**Your task**
Reproduce the data verbatim, from its first line through the line containing "genus: Scorpaenichthys".

(begin)

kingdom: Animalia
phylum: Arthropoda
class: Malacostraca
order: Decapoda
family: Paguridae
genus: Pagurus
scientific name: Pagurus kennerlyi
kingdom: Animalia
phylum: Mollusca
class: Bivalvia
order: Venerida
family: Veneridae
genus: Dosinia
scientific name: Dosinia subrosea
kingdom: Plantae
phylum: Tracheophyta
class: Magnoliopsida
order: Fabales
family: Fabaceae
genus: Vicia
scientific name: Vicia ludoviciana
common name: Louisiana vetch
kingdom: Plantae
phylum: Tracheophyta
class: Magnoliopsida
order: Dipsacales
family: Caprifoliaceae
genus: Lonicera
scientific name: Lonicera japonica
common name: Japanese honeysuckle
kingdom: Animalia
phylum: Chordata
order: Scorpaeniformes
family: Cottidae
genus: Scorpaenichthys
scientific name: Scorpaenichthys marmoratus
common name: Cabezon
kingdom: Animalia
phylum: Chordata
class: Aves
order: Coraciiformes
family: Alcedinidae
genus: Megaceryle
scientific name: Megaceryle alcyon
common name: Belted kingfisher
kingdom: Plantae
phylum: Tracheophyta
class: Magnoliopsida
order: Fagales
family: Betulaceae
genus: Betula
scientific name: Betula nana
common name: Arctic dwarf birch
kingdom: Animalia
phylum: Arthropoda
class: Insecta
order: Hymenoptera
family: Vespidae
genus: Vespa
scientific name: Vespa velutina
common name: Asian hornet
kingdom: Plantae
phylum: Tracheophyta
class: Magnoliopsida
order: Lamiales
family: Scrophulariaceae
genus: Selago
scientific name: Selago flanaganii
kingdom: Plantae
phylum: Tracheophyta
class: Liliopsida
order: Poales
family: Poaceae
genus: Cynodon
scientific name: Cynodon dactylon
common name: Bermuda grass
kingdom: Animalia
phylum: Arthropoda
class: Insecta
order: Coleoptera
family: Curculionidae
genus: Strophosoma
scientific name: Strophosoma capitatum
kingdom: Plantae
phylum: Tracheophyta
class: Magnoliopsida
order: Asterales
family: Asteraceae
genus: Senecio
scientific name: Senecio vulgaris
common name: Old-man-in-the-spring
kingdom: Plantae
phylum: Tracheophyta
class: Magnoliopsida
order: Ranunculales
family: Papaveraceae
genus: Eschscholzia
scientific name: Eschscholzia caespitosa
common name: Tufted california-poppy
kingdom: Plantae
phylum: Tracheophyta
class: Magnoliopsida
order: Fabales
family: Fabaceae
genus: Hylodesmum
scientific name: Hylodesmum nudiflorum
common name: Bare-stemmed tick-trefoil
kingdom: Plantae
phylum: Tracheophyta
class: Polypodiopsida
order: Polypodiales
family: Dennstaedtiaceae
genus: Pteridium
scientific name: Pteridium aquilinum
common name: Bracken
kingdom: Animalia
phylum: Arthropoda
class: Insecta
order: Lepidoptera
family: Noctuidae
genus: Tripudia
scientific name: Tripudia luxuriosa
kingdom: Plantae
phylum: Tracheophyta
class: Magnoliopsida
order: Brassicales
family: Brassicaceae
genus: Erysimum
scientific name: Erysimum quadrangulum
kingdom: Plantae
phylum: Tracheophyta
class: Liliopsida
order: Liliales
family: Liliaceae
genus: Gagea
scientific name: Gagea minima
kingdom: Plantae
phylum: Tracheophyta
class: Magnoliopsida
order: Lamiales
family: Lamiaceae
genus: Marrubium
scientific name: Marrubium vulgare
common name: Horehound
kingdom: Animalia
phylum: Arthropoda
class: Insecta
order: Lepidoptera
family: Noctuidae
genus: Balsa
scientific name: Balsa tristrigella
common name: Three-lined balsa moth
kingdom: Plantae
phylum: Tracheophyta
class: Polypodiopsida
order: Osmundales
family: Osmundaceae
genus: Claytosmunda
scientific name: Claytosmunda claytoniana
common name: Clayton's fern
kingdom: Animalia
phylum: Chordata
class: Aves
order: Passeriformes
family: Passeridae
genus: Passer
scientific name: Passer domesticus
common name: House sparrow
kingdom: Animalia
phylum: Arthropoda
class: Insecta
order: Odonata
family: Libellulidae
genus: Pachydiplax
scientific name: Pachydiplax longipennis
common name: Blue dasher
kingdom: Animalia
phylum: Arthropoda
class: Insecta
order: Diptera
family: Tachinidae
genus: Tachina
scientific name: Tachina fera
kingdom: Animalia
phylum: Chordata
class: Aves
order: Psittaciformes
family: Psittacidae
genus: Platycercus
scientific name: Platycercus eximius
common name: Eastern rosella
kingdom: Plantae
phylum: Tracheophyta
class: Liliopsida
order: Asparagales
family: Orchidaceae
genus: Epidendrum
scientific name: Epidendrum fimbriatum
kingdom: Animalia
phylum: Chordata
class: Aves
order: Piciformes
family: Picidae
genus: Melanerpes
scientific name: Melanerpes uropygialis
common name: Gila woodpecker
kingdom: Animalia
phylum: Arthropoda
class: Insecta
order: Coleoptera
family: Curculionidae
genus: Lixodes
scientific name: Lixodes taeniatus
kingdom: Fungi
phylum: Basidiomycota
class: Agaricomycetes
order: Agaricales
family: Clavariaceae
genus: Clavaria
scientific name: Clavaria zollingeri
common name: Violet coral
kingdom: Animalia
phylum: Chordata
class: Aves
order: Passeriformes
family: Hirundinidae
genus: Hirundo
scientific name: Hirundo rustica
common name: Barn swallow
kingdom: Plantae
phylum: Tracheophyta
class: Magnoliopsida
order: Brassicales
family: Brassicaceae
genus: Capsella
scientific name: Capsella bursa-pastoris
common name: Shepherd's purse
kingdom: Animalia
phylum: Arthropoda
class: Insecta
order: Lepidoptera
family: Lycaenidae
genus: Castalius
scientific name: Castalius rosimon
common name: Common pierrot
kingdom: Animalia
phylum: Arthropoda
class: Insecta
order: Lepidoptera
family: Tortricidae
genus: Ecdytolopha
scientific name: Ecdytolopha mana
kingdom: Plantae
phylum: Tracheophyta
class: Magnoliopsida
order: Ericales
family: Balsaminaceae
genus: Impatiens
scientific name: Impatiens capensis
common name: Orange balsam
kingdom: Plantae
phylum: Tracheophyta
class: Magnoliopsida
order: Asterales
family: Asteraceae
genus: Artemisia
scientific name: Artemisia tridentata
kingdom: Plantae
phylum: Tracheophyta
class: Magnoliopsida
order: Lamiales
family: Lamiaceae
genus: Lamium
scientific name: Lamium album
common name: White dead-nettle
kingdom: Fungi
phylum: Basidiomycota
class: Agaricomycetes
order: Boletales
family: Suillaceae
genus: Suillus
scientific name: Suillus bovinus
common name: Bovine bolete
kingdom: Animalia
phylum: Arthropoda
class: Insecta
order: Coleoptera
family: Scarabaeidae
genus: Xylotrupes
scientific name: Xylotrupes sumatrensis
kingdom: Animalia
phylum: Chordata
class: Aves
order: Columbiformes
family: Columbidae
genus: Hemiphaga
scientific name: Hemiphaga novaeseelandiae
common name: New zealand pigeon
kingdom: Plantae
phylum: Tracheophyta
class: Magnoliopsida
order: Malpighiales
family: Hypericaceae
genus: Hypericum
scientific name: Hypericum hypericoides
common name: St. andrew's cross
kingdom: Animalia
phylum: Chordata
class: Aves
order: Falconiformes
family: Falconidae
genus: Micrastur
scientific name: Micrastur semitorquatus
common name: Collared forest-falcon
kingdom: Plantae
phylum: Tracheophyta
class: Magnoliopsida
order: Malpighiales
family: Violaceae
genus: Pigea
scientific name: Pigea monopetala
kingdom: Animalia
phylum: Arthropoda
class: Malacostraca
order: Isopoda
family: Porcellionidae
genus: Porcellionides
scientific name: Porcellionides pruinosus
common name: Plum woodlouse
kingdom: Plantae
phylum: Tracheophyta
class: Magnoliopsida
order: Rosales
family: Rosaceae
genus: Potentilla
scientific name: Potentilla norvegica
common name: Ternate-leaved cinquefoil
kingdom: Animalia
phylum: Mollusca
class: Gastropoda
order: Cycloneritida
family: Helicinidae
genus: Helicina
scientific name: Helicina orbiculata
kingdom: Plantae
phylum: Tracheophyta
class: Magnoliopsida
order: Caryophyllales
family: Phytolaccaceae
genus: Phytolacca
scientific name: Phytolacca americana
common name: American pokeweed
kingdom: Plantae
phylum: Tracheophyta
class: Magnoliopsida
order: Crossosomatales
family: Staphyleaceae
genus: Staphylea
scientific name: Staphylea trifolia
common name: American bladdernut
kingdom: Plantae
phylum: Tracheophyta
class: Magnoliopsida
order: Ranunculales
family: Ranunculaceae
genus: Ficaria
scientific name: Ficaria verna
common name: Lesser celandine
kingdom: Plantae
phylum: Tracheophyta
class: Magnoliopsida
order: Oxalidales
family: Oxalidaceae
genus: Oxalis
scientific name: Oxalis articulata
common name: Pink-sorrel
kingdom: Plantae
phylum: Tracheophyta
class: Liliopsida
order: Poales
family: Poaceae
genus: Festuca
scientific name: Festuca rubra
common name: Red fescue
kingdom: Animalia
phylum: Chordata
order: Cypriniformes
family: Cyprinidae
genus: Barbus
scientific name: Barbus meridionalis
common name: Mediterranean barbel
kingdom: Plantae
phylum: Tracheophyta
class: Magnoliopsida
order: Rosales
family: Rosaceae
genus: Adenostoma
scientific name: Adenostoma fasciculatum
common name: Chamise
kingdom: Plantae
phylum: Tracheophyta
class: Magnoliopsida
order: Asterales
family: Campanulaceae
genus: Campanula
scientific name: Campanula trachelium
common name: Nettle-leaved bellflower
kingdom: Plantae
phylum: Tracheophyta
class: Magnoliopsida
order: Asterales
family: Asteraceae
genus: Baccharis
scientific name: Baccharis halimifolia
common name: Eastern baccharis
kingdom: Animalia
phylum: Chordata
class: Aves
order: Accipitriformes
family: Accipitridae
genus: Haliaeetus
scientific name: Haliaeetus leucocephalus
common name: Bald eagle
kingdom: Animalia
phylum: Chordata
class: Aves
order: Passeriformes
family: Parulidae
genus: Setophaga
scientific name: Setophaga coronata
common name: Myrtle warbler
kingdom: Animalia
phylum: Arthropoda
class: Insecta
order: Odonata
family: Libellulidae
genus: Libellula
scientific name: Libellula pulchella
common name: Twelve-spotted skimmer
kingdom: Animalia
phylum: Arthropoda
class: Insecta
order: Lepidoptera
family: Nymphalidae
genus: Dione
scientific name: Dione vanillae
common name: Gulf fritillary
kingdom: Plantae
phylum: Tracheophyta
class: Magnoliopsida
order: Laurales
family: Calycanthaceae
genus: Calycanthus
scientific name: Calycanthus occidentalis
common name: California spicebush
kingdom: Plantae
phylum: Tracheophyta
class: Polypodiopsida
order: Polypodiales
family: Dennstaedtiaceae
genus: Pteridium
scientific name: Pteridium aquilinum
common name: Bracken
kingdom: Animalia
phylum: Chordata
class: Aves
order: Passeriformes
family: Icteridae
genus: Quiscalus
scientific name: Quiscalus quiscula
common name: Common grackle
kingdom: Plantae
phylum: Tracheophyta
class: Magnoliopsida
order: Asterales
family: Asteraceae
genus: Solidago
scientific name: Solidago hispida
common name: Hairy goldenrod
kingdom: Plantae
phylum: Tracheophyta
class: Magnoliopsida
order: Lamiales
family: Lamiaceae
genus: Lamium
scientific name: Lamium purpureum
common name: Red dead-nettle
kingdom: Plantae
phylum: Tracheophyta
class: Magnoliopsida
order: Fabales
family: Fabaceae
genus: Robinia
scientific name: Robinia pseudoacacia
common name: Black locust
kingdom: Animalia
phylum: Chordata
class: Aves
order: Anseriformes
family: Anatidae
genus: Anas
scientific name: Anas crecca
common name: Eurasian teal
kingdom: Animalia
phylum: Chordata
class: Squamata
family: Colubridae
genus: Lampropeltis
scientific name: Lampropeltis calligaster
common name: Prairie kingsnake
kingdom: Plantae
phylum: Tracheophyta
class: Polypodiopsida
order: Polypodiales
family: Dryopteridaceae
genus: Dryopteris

(end)

**In response**
kingdom: Animalia
phylum: Arthropoda
class: Malacostraca
order: Decapoda
family: Paguridae
genus: Pagurus
scientific name: Pagurus kennerlyi
kingdom: Animalia
phylum: Mollusca
class: Bivalvia
order: Venerida
family: Veneridae
genus: Dosinia
scientific name: Dosinia subrosea
kingdom: Plantae
phylum: Tracheophyta
class: Magnoliopsida
order: Fabales
family: Fabaceae
genus: Vicia
scientific name: Vicia ludoviciana
common name: Louisiana vetch
kingdom: Plantae
phylum: Tracheophyta
class: Magnoliopsida
order: Dipsacales
family: Caprifoliaceae
genus: Lonicera
scientific name: Lonicera japonica
common name: Japanese honeysuckle
kingdom: Animalia
phylum: Chordata
order: Scorpaeniformes
family: Cottidae
genus: Scorpaenichthys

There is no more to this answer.